Nvidia CEO Jensen Huang accepts Blackwell AI chip ‘design flaw’

Jensen Huang said the flaw is now fixed with the help of Taiwanese manufacturing partner TSMC

Jensen Huang said the flaw is now fixed with the help of Taiwanese manufacturing partner TSMC
Jensen Huang said the flaw is now fixed with the help of Taiwanese manufacturing partner TSMC

Nvidia CEO Jensen Huang accepted that their latest Blackwell AI chips had a design flaw.

According to Reuters, Huang on Wednesday, October 23, 2024, said that their Blackwell AI chip has a flaw which affected production, but they had fixed it with the help of their longtime Taiwanese manufacturing partner, TSMC.

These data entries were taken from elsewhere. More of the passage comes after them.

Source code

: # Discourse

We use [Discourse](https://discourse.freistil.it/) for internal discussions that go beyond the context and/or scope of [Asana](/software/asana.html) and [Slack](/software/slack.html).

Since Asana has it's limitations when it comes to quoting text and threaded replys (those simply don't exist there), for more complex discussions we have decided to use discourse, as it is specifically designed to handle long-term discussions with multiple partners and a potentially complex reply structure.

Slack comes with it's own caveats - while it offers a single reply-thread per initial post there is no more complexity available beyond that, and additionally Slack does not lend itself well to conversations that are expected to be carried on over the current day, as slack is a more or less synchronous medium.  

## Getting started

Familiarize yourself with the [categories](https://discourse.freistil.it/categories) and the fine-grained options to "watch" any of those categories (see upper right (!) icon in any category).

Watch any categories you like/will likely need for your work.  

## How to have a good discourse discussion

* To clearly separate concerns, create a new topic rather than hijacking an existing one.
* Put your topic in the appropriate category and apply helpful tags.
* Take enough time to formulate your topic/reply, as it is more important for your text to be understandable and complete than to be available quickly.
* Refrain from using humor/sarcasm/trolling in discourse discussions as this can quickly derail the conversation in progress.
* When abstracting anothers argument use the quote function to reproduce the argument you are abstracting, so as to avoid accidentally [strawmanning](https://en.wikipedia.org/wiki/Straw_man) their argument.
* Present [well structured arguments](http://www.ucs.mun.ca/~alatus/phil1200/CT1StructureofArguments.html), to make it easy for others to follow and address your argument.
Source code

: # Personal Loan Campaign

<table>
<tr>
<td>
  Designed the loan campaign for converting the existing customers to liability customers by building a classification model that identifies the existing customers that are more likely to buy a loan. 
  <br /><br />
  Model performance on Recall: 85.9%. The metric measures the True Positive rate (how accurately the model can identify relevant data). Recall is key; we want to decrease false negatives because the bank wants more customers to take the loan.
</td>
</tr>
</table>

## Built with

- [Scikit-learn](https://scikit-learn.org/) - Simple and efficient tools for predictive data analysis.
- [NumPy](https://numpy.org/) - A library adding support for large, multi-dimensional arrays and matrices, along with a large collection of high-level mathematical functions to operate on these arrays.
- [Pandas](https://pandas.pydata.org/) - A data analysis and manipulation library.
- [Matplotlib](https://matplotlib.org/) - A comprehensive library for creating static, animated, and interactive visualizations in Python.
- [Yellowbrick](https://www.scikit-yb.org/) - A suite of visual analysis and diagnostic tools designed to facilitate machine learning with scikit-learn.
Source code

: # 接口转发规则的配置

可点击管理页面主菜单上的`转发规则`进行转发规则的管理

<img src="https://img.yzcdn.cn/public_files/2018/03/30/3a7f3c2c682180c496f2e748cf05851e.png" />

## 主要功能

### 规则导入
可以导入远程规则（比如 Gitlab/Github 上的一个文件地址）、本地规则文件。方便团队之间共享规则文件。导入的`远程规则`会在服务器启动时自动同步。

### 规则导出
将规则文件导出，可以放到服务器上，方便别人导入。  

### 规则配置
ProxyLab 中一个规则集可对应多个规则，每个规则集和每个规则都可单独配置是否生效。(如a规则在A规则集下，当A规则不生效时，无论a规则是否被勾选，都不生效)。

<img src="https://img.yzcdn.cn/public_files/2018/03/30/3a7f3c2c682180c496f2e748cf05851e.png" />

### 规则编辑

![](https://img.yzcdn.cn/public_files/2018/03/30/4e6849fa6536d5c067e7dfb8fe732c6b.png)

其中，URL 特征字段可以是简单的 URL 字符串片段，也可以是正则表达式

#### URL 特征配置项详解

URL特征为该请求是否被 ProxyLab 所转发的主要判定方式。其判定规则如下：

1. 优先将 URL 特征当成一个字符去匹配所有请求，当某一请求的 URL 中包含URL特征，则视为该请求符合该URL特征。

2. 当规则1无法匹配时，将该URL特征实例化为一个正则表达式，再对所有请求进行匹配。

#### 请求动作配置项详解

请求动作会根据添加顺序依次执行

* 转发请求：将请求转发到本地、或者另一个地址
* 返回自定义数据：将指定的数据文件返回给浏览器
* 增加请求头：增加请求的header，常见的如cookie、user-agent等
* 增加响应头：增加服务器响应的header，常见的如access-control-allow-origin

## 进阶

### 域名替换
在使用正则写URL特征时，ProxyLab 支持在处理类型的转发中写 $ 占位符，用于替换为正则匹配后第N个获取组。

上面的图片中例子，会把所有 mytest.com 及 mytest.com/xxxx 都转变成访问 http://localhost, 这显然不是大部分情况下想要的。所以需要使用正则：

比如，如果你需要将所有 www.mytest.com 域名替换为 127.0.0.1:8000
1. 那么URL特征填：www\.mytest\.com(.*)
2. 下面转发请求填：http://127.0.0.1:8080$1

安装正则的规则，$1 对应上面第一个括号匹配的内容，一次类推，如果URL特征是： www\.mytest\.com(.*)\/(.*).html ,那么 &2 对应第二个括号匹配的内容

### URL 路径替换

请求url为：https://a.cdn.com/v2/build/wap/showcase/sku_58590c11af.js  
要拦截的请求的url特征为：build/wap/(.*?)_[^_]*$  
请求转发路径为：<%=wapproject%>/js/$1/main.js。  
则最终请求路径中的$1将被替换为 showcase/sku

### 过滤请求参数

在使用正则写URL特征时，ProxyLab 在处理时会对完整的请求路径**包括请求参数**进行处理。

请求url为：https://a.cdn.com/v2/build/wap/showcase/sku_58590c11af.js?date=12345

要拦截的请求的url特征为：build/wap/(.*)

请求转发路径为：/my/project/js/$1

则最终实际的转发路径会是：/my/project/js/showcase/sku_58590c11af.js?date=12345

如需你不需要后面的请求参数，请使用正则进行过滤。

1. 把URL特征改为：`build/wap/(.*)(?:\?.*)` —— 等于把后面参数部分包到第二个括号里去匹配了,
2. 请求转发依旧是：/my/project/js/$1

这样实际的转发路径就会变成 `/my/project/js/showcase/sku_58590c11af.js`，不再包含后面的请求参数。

The comments of the CEO came after the AI chip giant's shares fell by around 2% in early trading.

Huang said, “We had a design flaw in Blackwell. It was functional, but the design flaw caused the yield to be low. It was 100% Nvidia's fault… In order to make a Blackwell computer work, seven different types of chips were designed from scratch and had to be ramped into production at the same time.”

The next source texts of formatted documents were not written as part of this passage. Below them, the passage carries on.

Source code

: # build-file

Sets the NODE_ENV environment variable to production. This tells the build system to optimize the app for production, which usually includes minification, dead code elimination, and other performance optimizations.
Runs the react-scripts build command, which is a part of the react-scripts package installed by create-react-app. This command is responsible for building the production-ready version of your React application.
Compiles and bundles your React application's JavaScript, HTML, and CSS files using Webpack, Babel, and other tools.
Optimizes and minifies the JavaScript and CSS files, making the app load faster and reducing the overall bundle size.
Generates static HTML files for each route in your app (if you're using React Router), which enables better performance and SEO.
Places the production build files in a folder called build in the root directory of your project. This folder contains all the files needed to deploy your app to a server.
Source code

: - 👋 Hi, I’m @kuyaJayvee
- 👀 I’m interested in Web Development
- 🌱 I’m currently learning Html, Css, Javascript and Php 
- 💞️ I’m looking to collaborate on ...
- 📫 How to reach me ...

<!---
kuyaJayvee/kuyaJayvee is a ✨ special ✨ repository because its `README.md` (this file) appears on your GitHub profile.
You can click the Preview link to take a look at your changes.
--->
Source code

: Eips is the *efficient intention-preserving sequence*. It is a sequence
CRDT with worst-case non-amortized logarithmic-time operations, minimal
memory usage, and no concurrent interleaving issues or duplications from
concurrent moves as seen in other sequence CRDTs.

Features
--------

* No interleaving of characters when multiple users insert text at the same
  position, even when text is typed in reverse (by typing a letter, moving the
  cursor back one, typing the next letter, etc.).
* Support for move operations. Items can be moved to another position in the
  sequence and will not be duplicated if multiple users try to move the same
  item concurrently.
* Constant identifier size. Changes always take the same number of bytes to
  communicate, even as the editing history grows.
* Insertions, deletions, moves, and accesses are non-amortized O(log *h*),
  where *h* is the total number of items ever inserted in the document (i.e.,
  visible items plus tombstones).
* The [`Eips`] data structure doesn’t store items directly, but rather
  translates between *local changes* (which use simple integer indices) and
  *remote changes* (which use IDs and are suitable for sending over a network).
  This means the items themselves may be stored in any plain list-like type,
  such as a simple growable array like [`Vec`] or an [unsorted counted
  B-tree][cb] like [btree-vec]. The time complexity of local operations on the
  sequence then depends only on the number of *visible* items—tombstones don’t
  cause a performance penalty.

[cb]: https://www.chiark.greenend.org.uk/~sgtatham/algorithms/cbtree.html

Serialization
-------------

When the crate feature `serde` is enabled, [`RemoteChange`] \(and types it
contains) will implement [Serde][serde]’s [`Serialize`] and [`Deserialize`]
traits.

“What TSMC did, was to help us recover from that yield difficulty and resume the manufacturing of Blackwell at an incredible pace,” he further explained.

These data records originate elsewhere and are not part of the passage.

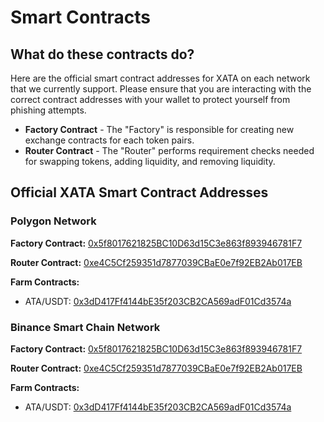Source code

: # Smart Contracts

## What do these contracts do?
Here are the official smart contract addresses for XATA on each network that we currently support. Please ensure that you are interacting with the correct contract addresses with your wallet to protect yourself from phishing attempts.

* **Factory Contract** - The "Factory" is responsible for creating new exchange contracts for each token pairs.
* **Router Contract** - The "Router" performs requirement checks needed for swapping tokens, adding liquidity, and removing liquidity.

## Official XATA Smart Contract Addresses

### Polygon Network

**Factory Contract:** [0x5f8017621825BC10D63d15C3e863f893946781F7](https://polygonscan.com/address/0x5f8017621825BC10D63d15C3e863f893946781F7#code)

**Router Contract:** [0xe4C5Cf259351d7877039CBaE0e7f92EB2Ab017EB](https://polygonscan.com/address/0xe4C5Cf259351d7877039CBaE0e7f92EB2Ab017EB#code)

**Farm Contracts:**

* ATA/USDT: [0x3dD417Ff4144bE35f203CB2CA569adF01Cd3574a](https://polygonscan.com/address/0x3dD417Ff4144bE35f203CB2CA569adF01Cd3574a#code)

### Binance Smart Chain Network
**Factory Contract:** [0x5f8017621825BC10D63d15C3e863f893946781F7](https://bscscan.com/address/0x5f8017621825BC10D63d15C3e863f893946781F7#code)

**Router Contract:** [0xe4C5Cf259351d7877039CBaE0e7f92EB2Ab017EB](https://bscscan.com/address/0xe4C5Cf259351d7877039CBaE0e7f92EB2Ab017EB#code)

**Farm Contracts:** 

* ATA/USDT: [0x3dD417Ff4144bE35f203CB2CA569adF01Cd3574a](https://bscscan.com/address/0x3dD417Ff4144bE35f203CB2CA569adF01Cd3574a#code)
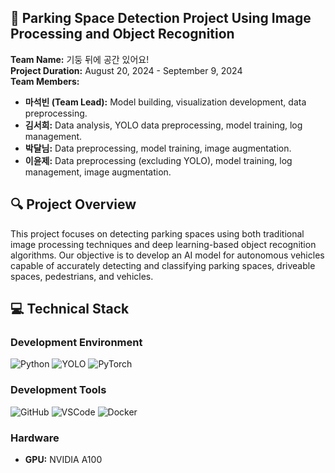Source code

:## 🚙 Parking Space Detection Project Using Image Processing and Object Recognition

**Team Name:** 기둥 뒤에 공간 있어요!  
**Project Duration:** August 20, 2024 - September 9, 2024  
**Team Members:**  
- **마석빈 (Team Lead):** Model building, visualization development, data preprocessing.  
- **김서희:** Data analysis, YOLO data preprocessing, model training, log management.  
- **박달님:** Data preprocessing, model training, image augmentation.  
- **이윤제:** Data preprocessing (excluding YOLO), model training, log management, image augmentation.

## 🔍 Project Overview
This project focuses on detecting parking spaces using both traditional image processing techniques and deep learning-based object recognition algorithms. Our objective is to develop an AI model for autonomous vehicles capable of accurately detecting and classifying parking spaces, driveable spaces, pedestrians, and vehicles.

## 💻 Technical Stack

### Development Environment

![Python](https://img.shields.io/badge/Python-3776AB?style=flat&logo=Python&logoColor=white)
![YOLO](https://img.shields.io/badge/YOLO-FF9C00?style=flat&logo=YOLO&logoColor=white)
![PyTorch](https://img.shields.io/badge/PyTorch-EE4C2C?style=flat&logo=PyTorch&logoColor=white)
### Development Tools

![GitHub](https://img.shields.io/badge/GitHub-181717?style=flat&logo=GitHub&logoColor=white)
![VSCode](https://img.shields.io/badge/VSCode-007ACC?style=flat&logo=VisualStudioCode&logoColor=white)
![Docker](https://img.shields.io/badge/Docker-2496ED?style=flat&logo=Docker&logoColor=white)

### Hardware
- **GPU:** NVIDIA A100
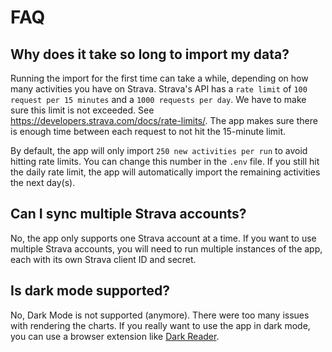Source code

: # FAQ

## Why does it take so long to import my data?

Running the import for the first time can take a while, depending on how many activities you have on Strava. 
Strava's API has a `rate limit` of `100 request per 15 minutes` and a `1000 requests per day`. 
We have to make sure this limit is not exceeded. See https://developers.strava.com/docs/rate-limits/. 
The app makes sure there is enough time between each request to not hit the 15-minute limit.

By default, the app will only import `250 new activities per run` to avoid hitting rate limits. 
You can change this number in the `.env` file. 
If you still hit the daily rate limit, the app will automatically import the remaining activities the next day(s).

## Can I sync multiple Strava accounts?

No, the app only supports one Strava account at a time. If you want to use multiple Strava accounts, 
you will need to run multiple instances of the app, each with its own Strava client ID and secret.

## Is dark mode supported?

No, Dark Mode is not supported (anymore). There were too many issues with rendering the charts.
If you really want to use the app in dark mode, you can use a browser extension like [Dark Reader](https://darkreader.org/).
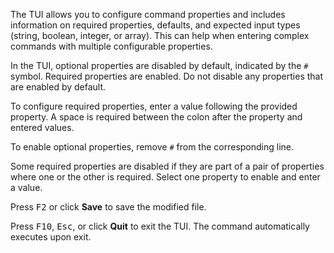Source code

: &NewLine;

The TUI allows you to configure command properties and includes information on required properties, defaults, and expected input types (string, boolean, integer, or array).
This can help when entering complex commands with multiple configurable properties.

In the TUI, optional properties are disabled by default, indicated by the `#` symbol.
Required properties are enabled.
Do not disable any properties that are enabled by default.

To configure required properties, enter a value following the provided property.
A space is required between the colon after the property and entered values.

To enable optional properties, remove `#` from the corresponding line.

Some required properties are disabled if they are part of a pair of properties where one or the other is required.
Select one property to enable and enter a value.

Press <kbd>F2</kbd> or click **Save** to save the modified file.

Press <kbd>F10</kbd>, <kbd>Esc</kbd>, or click **Quit** to exit the TUI.
The command automatically executes upon exit.
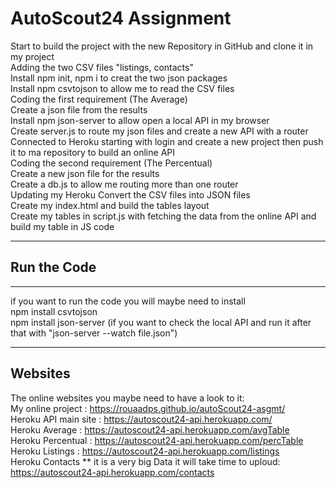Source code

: # AutoScout24 Assignment
Start to build the project with the new Repository in GitHub and clone it in my project<br>
Adding the two CSV files "listings, contacts"<br>
Install npm init, npm i to creat the two json packages<br>
Install npm csvtojson to allow me to read the CSV files<br>
Coding the first requirement (The Average)<br>
Create a json file from the results<br>
Install npm json-server to allow open a local API in my browser<br>
Create server.js to route my json files and create a new API with a router<br>
Connected to Heroku starting with login and create a new project then push it to ma repository to build an online API<br>
Coding the second requirement (The Percentual)<br>
Create a new json file for the results <br>
Create a db.js to allow me routing more than one router<br>
Updating my Heroku
Convert the CSV files into JSON files <br>
Create my index.html and build the tables layout<br>
Create my tables in script.js with fetching the data from the online API and build my table in JS code<br>
<hr />

<h2>Run the Code</h2>
<hr />
if you want to run the code you will maybe need to install<br> 
npm install csvtojson<br>
npm install json-server (if you want to check the local API and run it after that with "json-server --watch file.json")<br>
<hr />

<h2>Websites</h2>

The online websites you maybe need to have a look to it:<br>
My online project : https://rouaadps.github.io/autoScout24-asgmt/<br>
Heroku API main site : https://autoscout24-api.herokuapp.com/<br>
Heroku Average : https://autoscout24-api.herokuapp.com/avgTable<br>
Heroku Percentual : https://autoscout24-api.herokuapp.com/percTable<br>
Heroku Listings : https://autoscout24-api.herokuapp.com/listings<br>
Heroku Contacts  ** it is  a very big Data it will take time to uploud: https://autoscout24-api.herokuapp.com/contacts 


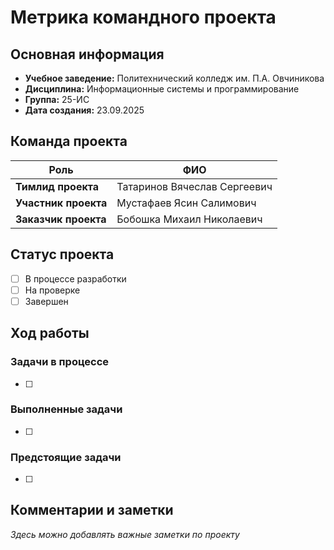 # Метрика командного проекта

## Основная информация
- **Учебное заведение:** Политехнический колледж им. П.А. Овчиникова
- **Дисциплина:** Информационные системы и программирование
- **Группа:** 25-ИС
- **Дата создания:** 23.09.2025

## Команда проекта
| Роль | ФИО |
|------|-----|
| **Тимлид проекта** | Татаринов Вячеслав Сергеевич |
| **Участник проекта** | Мустафаев Ясин Салимович |
| **Заказчик проекта** | Бобошка Михаил Николаевич |

## Статус проекта
- [ ] В процессе разработки
- [ ] На проверке
- [ ] Завершен

## Ход работы
### Задачи в процессе
- [ ] 

### Выполненные задачи
- [ ] 

### Предстоящие задачи
- [ ] 

## Комментарии и заметки
*Здесь можно добавлять важные заметки по проекту*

It was also reported that the production delay caused tension between the tech company and TSMC, but hand denied the claims and called the reports “fake news.”

Furthermore, Nvidia launched Blackwell chips in March 2024, pledging that they would start shipping in the second quarter, which got delayed. As a result, it affected its major customers like Meta, Google, Alphabet’s and Microsoft.